(Stored data entries)
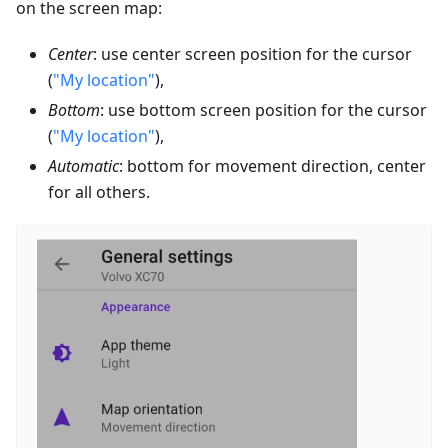
on the screen map:
Center
: use center screen position for the cursor
(
"My location"
),
Bottom
: use bottom screen position for the cursor
(
"My location"
),
Automatic
: bottom for movement direction, center
for all others.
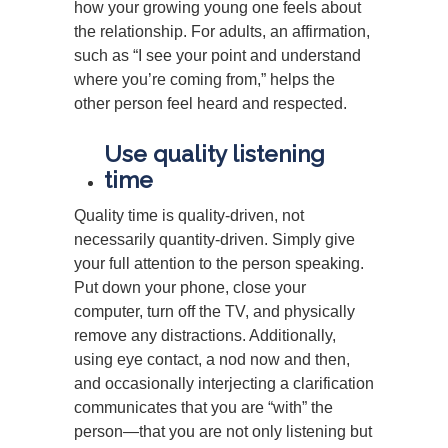
how your growing young one feels about
the relationship. For adults, an affirmation,
such as “I see your point and understand
where you’re coming from,” helps the
other person feel heard and respected.
Use quality listening
time
Quality time is quality-driven, not
necessarily quantity-driven. Simply give
your full attention to the person speaking.
Put down your phone, close your
computer, turn off the TV, and physically
remove any distractions. Additionally,
using eye contact, a nod now and then,
and occasionally interjecting a clarification
communicates that you are “with” the
person—that you are not only listening but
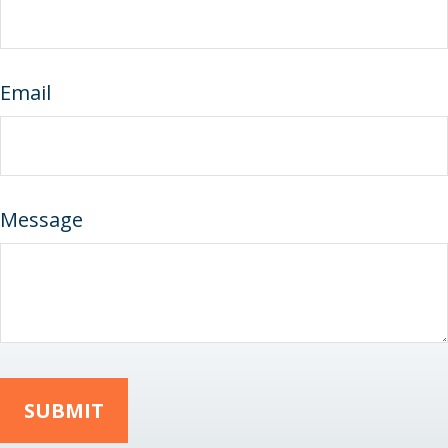
Email
Message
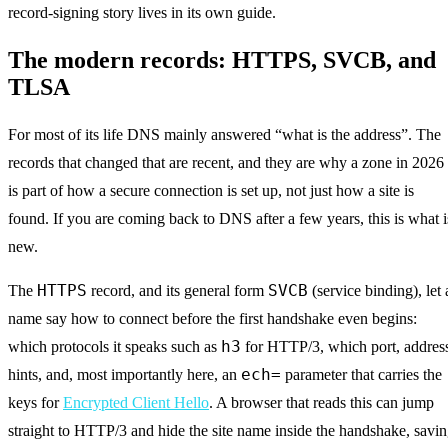
record-signing story lives in its own guide.
The modern records: HTTPS, SVCB, and
TLSA
For most of its life DNS mainly answered “what is the address”. The
records that changed that are recent, and they are why a zone in 2026
is part of how a secure connection is set up, not just how a site is
found. If you are coming back to DNS after a few years, this is what i
new.
HTTPS
SVCB
The
record, and its general form
(service binding), let 
name say how to connect before the first handshake even begins:
h3
which protocols it speaks such as
for HTTP/3, which port, addres
ech=
hints, and, most importantly here, an
parameter that carries the
keys for
Encrypted Client Hello
. A browser that reads this can jump
straight to HTTP/3 and hide the site name inside the handshake, savi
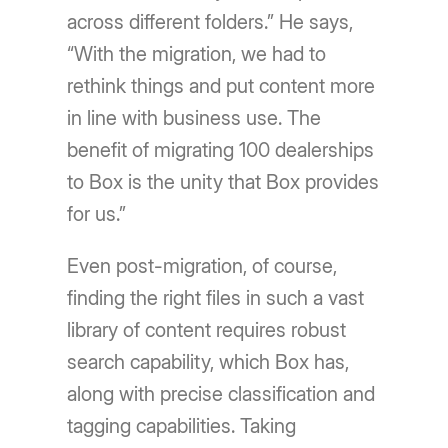
across different folders.” He says,
“With the migration, we had to
rethink things and put content more
in line with business use. The
benefit of migrating 100 dealerships
to Box is the unity that Box provides
for us.”
Even post-migration, of course,
finding the right files in such a vast
library of content requires robust
search capability, which Box has,
along with precise classification and
tagging capabilities. Taking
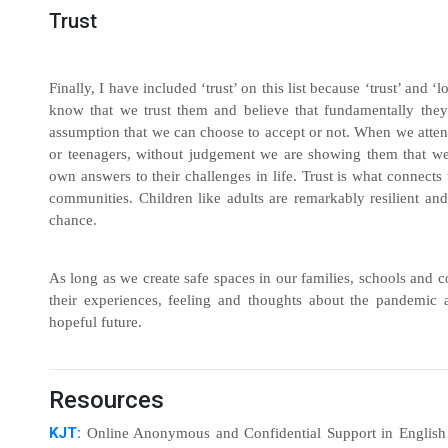
Trust
Finally, I have included ‘trust’ on this list because ‘trust’ and ‘
know that we trust them and believe that fundamentally they
assumption that we can choose to accept or not. When we attenti
or teenagers, without judgement we are showing them that we 
own answers to their challenges in life. Trust is what connects 
communities. Children like adults are remarkably resilient an
chance.
As long as we create safe spaces in our families, schools and 
their experiences, feeling and thoughts about the pandemic 
hopeful future.
Resources
KJT:
Online Anonymous and Confidential Support in English fo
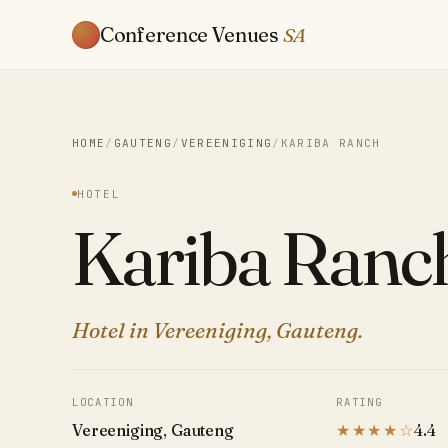
Conference Venues
SA
HOME
/
GAUTENG
/
VEREENIGING
/
KARIBA RANCH
HOTEL
Kariba Ranc
Hotel in Vereeniging, Gauteng.
LOCATION
RATING
Vereeniging, Gauteng
★★★★☆
4.4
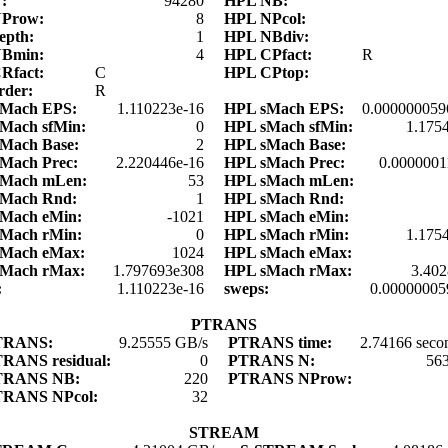
N:
94280
HPL NB:
NProw:
8
HPL NPcol:
epth:
1
HPL NBdiv:
NBmin:
4
HPL CPfact:
R
Rfact:
C
HPL CPtop:
rder:
R
dMach EPS:
1.110223e-16
HPL sMach EPS:
0.000000059
Mach sfMin:
0
HPL sMach sfMin:
1.175
Mach Base:
2
HPL sMach Base:
Mach Prec:
2.220446e-16
HPL sMach Prec:
0.0000001
dMach mLen:
53
HPL sMach mLen:
dMach Rnd:
1
HPL sMach Rnd:
Mach eMin:
-1021
HPL sMach eMin:
Mach rMin:
0
HPL sMach rMin:
1.175
dMach eMax:
1024
HPL sMach eMax:
dMach rMax:
1.797693e308
HPL sMach rMax:
3.40
s:
1.110223e-16
sweps:
0.00000005
PTRANS
TRANS:
9.25555 GB/s
PTRANS time:
2.74166 seco
RANS residual:
0
PTRANS N:
56
TRANS NB:
220
PTRANS NProw:
TRANS NPcol:
32
STREAM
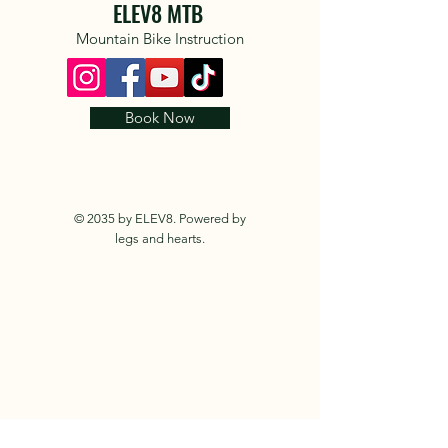
ELEV8 MTB
Mountain Bike Instruction
Book Now
© 2035 by ELEV8. Powered by
legs and hearts.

What the task requires: Copy out every line of text in the rows above word for word, and leave out the picture markers.

Task response:
on the screen map:
Center
: use center screen position for the cursor
(
"My location"
),
Bottom
: use bottom screen position for the cursor
(
"My location"
),
Automatic
: bottom for movement direction, center
for all others.
how your growing young one feels about
the relationship. For adults, an affirmation,
such as “I see your point and understand
where you’re coming from,” helps the
other person feel heard and respected.
Use quality listening
time
Quality time is quality-driven, not
necessarily quantity-driven. Simply give
your full attention to the person speaking.
Put down your phone, close your
computer, turn off the TV, and physically
remove any distractions. Additionally,
using eye contact, a nod now and then,
and occasionally interjecting a clarification
communicates that you are “with” the
person—that you are not only listening but
Email
Message
record-signing story lives in its own guide.
The modern records: HTTPS, SVCB, and
TLSA
For most of its life DNS mainly answered “what is the address”. The
records that changed that are recent, and they are why a zone in 2026
is part of how a secure connection is set up, not just how a site is
found. If you are coming back to DNS after a few years, this is what i
new.
HTTPS
SVCB
The
record, and its general form
(service binding), let 
name say how to connect before the first handshake even begins:
h3
which protocols it speaks such as
for HTTP/3, which port, addres
ech=
hints, and, most importantly here, an
parameter that carries the
keys for
Encrypted Client Hello
. A browser that reads this can jump
straight to HTTP/3 and hide the site name inside the handshake, savi
across different folders.” He says,
“With the migration, we had to
rethink things and put content more
in line with business use. The
benefit of migrating 100 dealerships
to Box is the unity that Box provides
for us.”
Even post-migration, of course,
finding the right files in such a vast
library of content requires robust
search capability, which Box has,
along with precise classification and
tagging capabilities. Taking
Trust
Finally, I have included ‘trust’ on this list because ‘trust’ and ‘
know that we trust them and believe that fundamentally they
assumption that we can choose to accept or not. When we attenti
or teenagers, without judgement we are showing them that we 
own answers to their challenges in life. Trust is what connects 
communities. Children like adults are remarkably resilient an
chance.
As long as we create safe spaces in our families, schools and 
their experiences, feeling and thoughts about the pandemic 
hopeful future.
Resources
KJT:
Online Anonymous and Confidential Support in English fo
Conference Venues
SA
HOME
/
GAUTENG
/
VEREENIGING
/
KARIBA RANCH
HOTEL
Kariba Ranc
Hotel in Vereeniging, Gauteng.
LOCATION
RATING
Vereeniging, Gauteng
★★★★☆
4.4
N:
94280
HPL NB:
NProw:
8
HPL NPcol:
epth:
1
HPL NBdiv:
NBmin:
4
HPL CPfact:
R
Rfact:
C
HPL CPtop:
rder:
R
dMach EPS:
1.110223e-16
HPL sMach EPS:
0.000000059
Mach sfMin:
0
HPL sMach sfMin:
1.175
Mach Base:
2
HPL sMach Base:
Mach Prec:
2.220446e-16
HPL sMach Prec:
0.0000001
dMach mLen:
53
HPL sMach mLen:
dMach Rnd:
1
HPL sMach Rnd:
Mach eMin:
-1021
HPL sMach eMin:
Mach rMin:
0
HPL sMach rMin:
1.175
dMach eMax:
1024
HPL sMach eMax:
dMach rMax:
1.797693e308
HPL sMach rMax:
3.40
s:
1.110223e-16
sweps:
0.00000005
PTRANS
TRANS:
9.25555 GB/s
PTRANS time:
2.74166 seco
RANS residual:
0
PTRANS N:
56
TRANS NB:
220
PTRANS NProw:
TRANS NPcol:
32
STREAM
ELEV8 MTB
Mountain Bike Instruction
Book Now
© 2035 by ELEV8. Powered by
legs and hearts.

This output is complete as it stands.